Macklemore (Ben Haggerty), the rap singer, recently teamed up with President Barack Obama in the president’s weekly radio address. (Reported in The Seattle Times on15 May 2016.) The two discussed growing drug addiction in the U.S.
Drug addiction is no longer a disease mostly of the poor or of minorities. Some have criticized the country for a lack of concern about addiction when it was perceived as a problem for poor blacks. Regardless, addiction is a tragedy needing attention. It robs the victim of a meaningful life while robbing the country of gifts the addicted could give to society.
Macklemore, in noting the cost of addiction disease, speaks from experience. Though sober now, he has struggled with prescription drugs and alcohol.

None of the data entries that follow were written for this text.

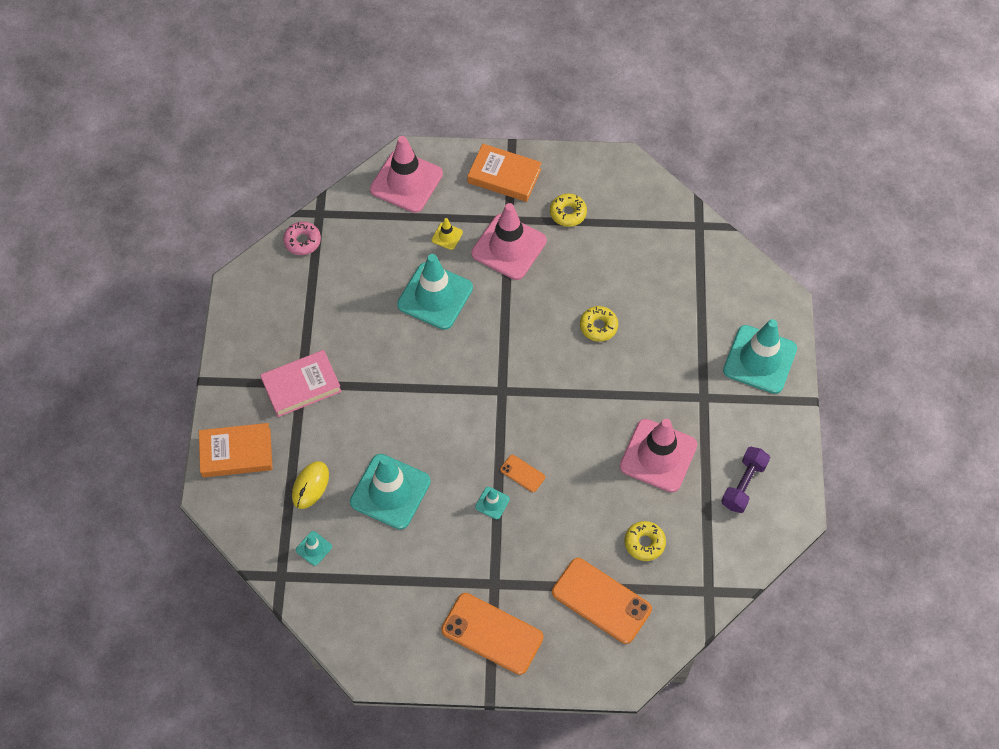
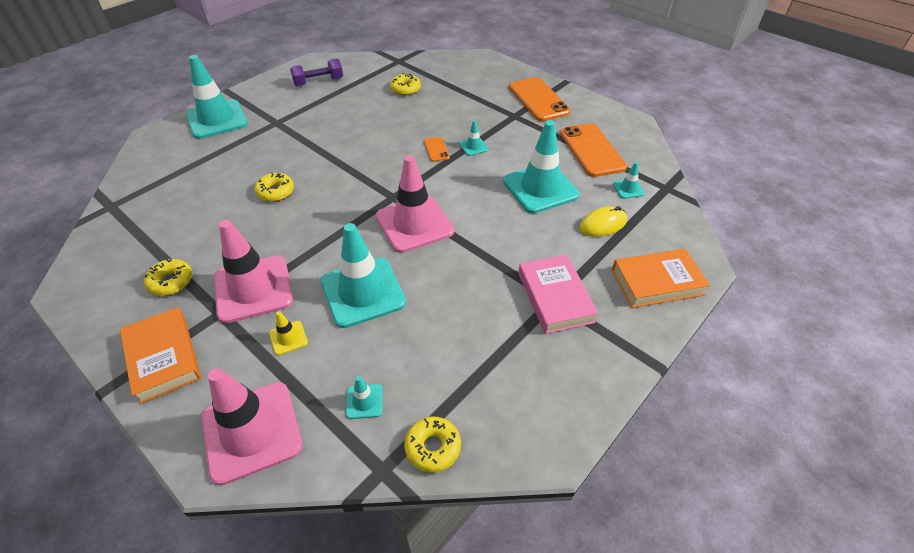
camera: 140 degrees left, 15 degrees down
(236, 453) = (657, 282): orange book -> orange book turned 45 degrees counterclockwise
(301, 386) = (555, 297): pink book -> pink book turned 60 degrees clockwise
(302, 241) = (433, 447): pink donut -> yellow donut
(362, 236) = (364, 401): none -> turquoise traffic cone
(601, 600) = (459, 82): orange phone -> orange phone (591, 150)
(658, 456) = (343, 114): pink traffic cone -> pink traffic cone (414, 224)

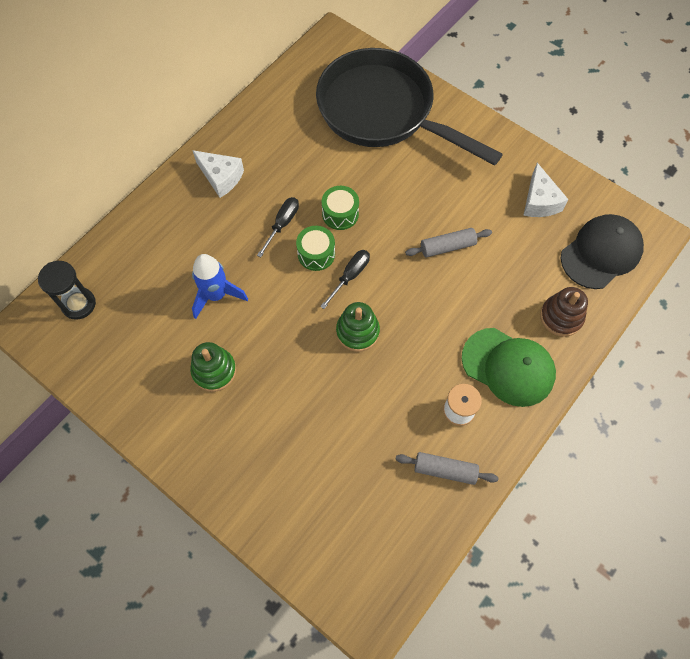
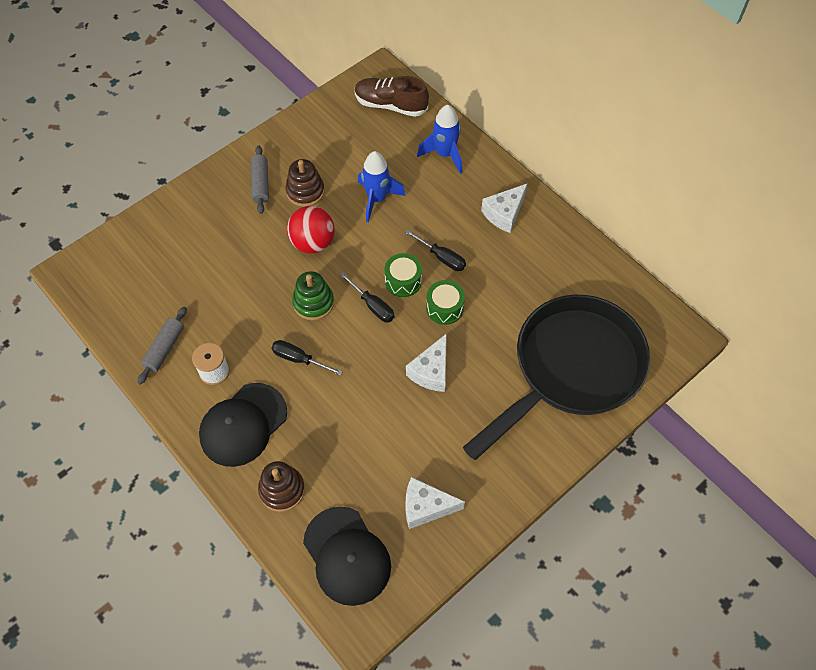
camera: 100 degrees right, 5 degrees down
(78, 304) = (390, 105): black hourglass -> brown shoe
(148, 239) = (444, 154): none -> blue rocket
(214, 371) = (305, 191): green stacking toy -> brown stacking toy
(283, 348) = (313, 243): none -> red ball
(410, 215) = (431, 371): none -> white cheese
(425, 331) = (299, 359): none -> black screwdriver
(447, 247) = (387, 399): grey rolling pin -> grey rolling pin (260, 184)
(508, 367) = (243, 425): green cap -> black cap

Addiction is not a new problem—alcoholics have been around since drinks were fermented to preserve them. However, all sorts of new ways to inebriate oneself now exist. The emphasis on pleasure as our main goal in life has fed the search for self gratification.
We no longer raise our children to “amount to something”—to serve. We want them to be happy—surely a goal no one can consistently reach. No wonder we consider unhappiness as an intruder with no right to trespass on our psyches. We must end it with a pill or a drink or an injection—even if we threaten our own self-destruction.
Concerned with the needs of the physical self, we forget to strengthen the inner self.